Your task: This exercise calls for every record to be set down exactly.

Dataset content:
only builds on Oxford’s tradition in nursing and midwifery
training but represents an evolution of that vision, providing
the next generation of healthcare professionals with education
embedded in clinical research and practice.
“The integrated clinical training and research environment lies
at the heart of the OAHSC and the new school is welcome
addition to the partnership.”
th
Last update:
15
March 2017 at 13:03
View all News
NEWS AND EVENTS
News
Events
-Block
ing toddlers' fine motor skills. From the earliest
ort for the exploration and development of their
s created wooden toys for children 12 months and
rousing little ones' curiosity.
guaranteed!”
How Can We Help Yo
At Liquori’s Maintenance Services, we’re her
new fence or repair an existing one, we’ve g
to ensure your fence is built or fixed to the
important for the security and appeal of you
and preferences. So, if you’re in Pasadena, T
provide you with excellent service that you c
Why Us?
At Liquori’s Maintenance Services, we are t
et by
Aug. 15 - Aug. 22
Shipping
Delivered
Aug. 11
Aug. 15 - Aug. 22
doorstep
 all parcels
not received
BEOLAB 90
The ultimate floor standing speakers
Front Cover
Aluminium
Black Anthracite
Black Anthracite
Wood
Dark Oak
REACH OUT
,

Response for this exercise:
only builds on Oxford’s tradition in nursing and midwifery
training but represents an evolution of that vision, providing
the next generation of healthcare professionals with education
embedded in clinical research and practice.
“The integrated clinical training and research environment lies
at the heart of the OAHSC and the new school is welcome
addition to the partnership.”
th
Last update:
15
March 2017 at 13:03
View all News
NEWS AND EVENTS
News
Events
-Block
ing toddlers' fine motor skills. From the earliest
ort for the exploration and development of their
s created wooden toys for children 12 months and
rousing little ones' curiosity.
guaranteed!”
How Can We Help Yo
At Liquori’s Maintenance Services, we’re her
new fence or repair an existing one, we’ve g
to ensure your fence is built or fixed to the
important for the security and appeal of you
and preferences. So, if you’re in Pasadena, T
provide you with excellent service that you c
Why Us?
At Liquori’s Maintenance Services, we are t
et by
Aug. 15 - Aug. 22
Shipping
Delivered
Aug. 11
Aug. 15 - Aug. 22
doorstep
 all parcels
not received
BEOLAB 90
The ultimate floor standing speakers
Front Cover
Aluminium
Black Anthracite
Black Anthracite
Wood
Dark Oak
REACH OUT
,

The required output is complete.